‘Press Herald’ features UNE’s Hospice Immersion Project
On February 28, 2015, the Portland Press Herald featured an article about the College of Osteopathic Medicine’s Hospice Immersion Project, a pilot project offering second-year medical students a unique experience of living and working at Gosnell Memorial Hospice House for terminally ill patients.
Kelly McVan and Caitlin Farrell spent two days at Gosnell House in January, following nurses and doctors on their rounds, taking notes about what they experienced, getting to know patients and their families and learning how to care for people as they approach death.
Doug Wood, D.O., Ph.D., FACOI, dean of the College of Osteopathic Medicine (COM), remarked, "It’s a marvelous thing to have students involved in this kind of educational adventure. Dying is part of the living experience, yet I think these students learned more in 48 hours than most students do throughout medical school and residency." Wood noted that 91Ö±²¥ÊÓƵhopes to expand the Hospice Immersion Project and to eventually include other hospice providers.
Marilyn Gugliucci, Ph.D., director of Geriatrics Education and Research in COM, coordinated the project.
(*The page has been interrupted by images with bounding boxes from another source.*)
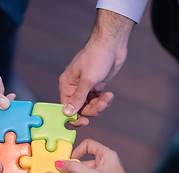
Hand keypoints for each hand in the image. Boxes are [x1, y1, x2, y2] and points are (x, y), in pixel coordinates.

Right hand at [59, 9, 133, 125]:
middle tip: (103, 104)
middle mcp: (74, 87)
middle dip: (92, 109)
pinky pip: (97, 100)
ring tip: (108, 97)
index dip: (74, 117)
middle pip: (80, 108)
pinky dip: (104, 100)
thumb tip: (66, 113)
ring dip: (100, 104)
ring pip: (90, 105)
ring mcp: (85, 86)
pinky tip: (109, 94)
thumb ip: (78, 98)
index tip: (85, 123)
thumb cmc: (97, 57)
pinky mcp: (96, 85)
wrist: (112, 44)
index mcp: (66, 84)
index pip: (66, 107)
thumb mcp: (88, 80)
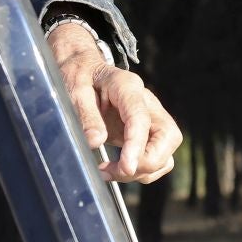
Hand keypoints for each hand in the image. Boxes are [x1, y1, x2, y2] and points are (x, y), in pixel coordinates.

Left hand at [47, 23, 180, 182]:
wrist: (84, 69)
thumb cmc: (78, 76)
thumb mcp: (73, 89)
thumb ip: (85, 114)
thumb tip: (96, 142)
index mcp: (127, 86)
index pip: (141, 118)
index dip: (136, 145)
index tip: (126, 167)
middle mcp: (147, 103)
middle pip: (168, 137)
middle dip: (147, 161)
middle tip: (114, 171)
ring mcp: (151, 119)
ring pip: (166, 152)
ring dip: (143, 171)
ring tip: (108, 172)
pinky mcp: (147, 134)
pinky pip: (157, 158)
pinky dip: (141, 171)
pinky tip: (115, 170)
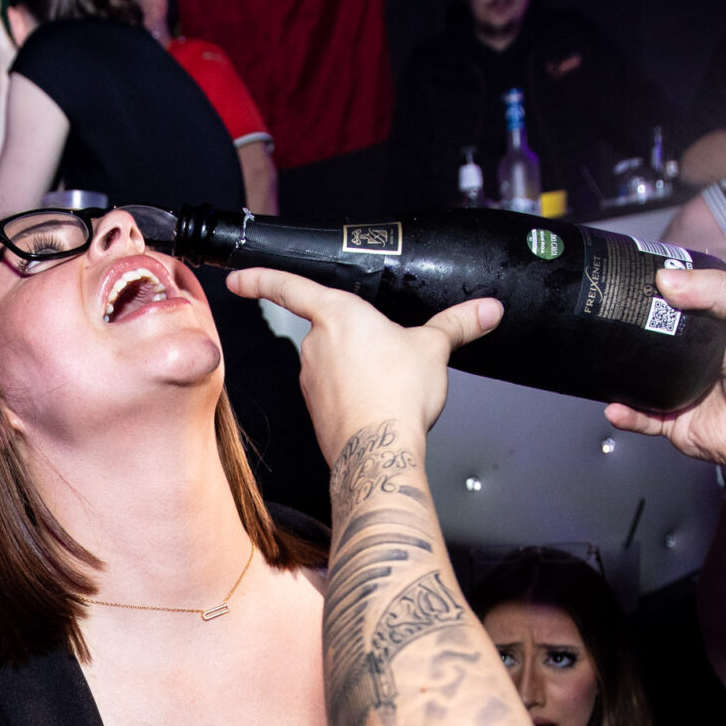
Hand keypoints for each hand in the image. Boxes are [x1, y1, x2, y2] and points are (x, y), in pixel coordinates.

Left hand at [226, 267, 499, 461]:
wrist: (380, 449)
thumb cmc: (397, 395)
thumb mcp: (434, 348)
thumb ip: (457, 324)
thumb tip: (486, 309)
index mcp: (339, 314)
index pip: (289, 286)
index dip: (260, 278)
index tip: (238, 277)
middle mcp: (316, 344)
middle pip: (328, 330)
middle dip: (355, 340)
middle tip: (390, 356)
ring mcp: (311, 379)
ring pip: (332, 363)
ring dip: (356, 369)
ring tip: (390, 384)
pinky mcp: (315, 409)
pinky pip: (334, 392)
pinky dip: (352, 395)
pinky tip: (378, 404)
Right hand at [604, 264, 725, 477]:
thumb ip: (718, 287)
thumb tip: (667, 279)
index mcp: (720, 321)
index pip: (686, 294)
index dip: (665, 284)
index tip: (640, 276)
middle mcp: (699, 352)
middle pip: (656, 331)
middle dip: (634, 323)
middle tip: (618, 314)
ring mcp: (683, 385)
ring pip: (641, 373)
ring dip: (622, 369)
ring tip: (608, 358)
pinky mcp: (673, 417)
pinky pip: (640, 415)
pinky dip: (625, 412)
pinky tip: (616, 404)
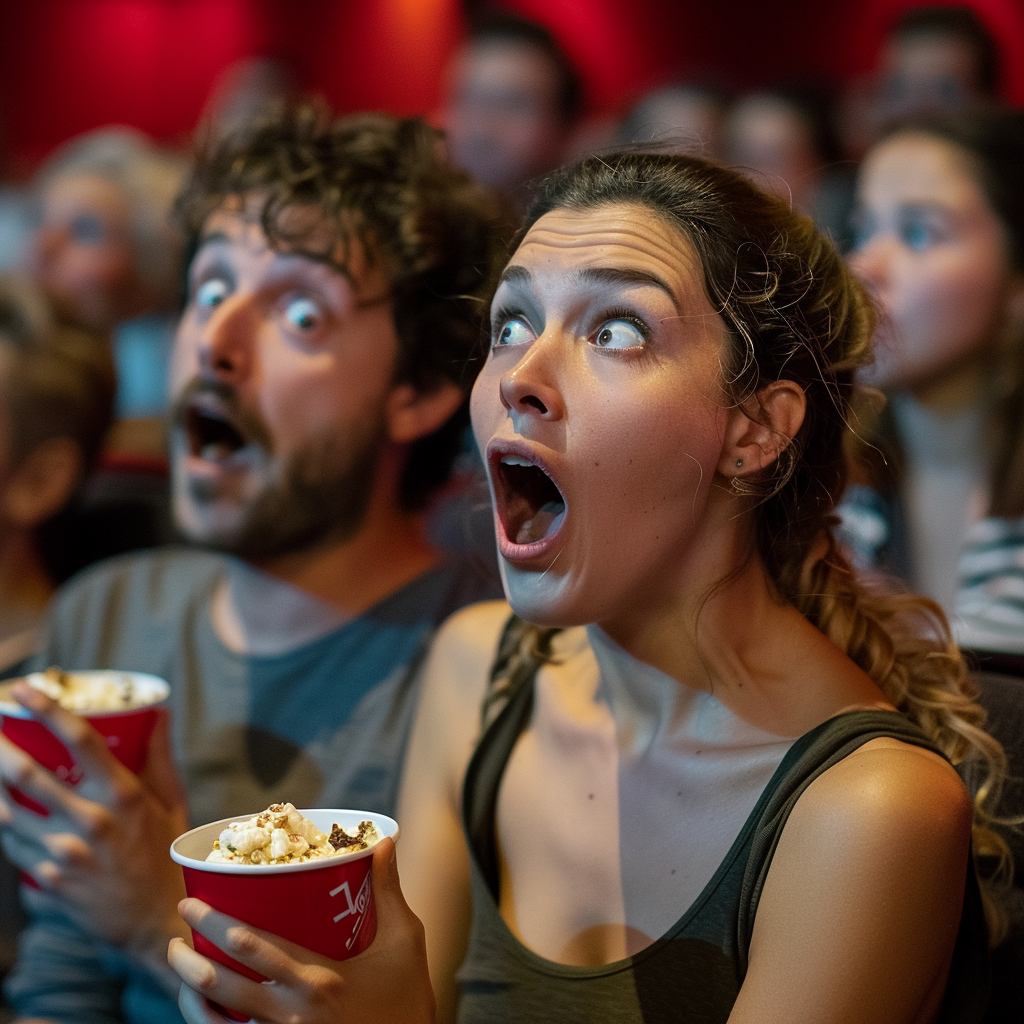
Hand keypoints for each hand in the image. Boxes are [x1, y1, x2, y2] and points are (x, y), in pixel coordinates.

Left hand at [0, 682, 190, 986]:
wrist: (158, 924)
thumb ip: (160, 757)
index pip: (81, 740)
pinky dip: (4, 825)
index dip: (49, 709)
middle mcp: (90, 820)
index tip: (26, 688)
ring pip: (7, 811)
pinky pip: (12, 846)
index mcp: (123, 795)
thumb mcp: (173, 803)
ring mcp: (64, 852)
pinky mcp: (47, 879)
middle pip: (27, 774)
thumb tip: (157, 713)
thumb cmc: (170, 857)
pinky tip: (1, 810)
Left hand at [168, 837, 434, 1023]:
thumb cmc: (407, 1000)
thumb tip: (384, 840)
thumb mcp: (404, 942)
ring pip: (217, 1021)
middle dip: (188, 959)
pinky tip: (203, 1006)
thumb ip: (388, 890)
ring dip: (190, 995)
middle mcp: (293, 1014)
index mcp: (320, 979)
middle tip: (175, 937)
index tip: (190, 904)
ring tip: (181, 970)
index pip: (253, 947)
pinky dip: (209, 1023)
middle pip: (223, 985)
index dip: (214, 923)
She and two medical students, Andrea Gaul and Himanshu Malhotra, who previously participated in the immersion, co-authored an article about the project, which will be published soon in a special issue of the Journal of International Clinical Medicine that will focus on palliative and hospice care. In the article, Gugliucci discusses how rare it is for traditional medical schools to offer firsthand experience in a hospice setting despite the increasing demand for hospice care and a growing senior population in the United States.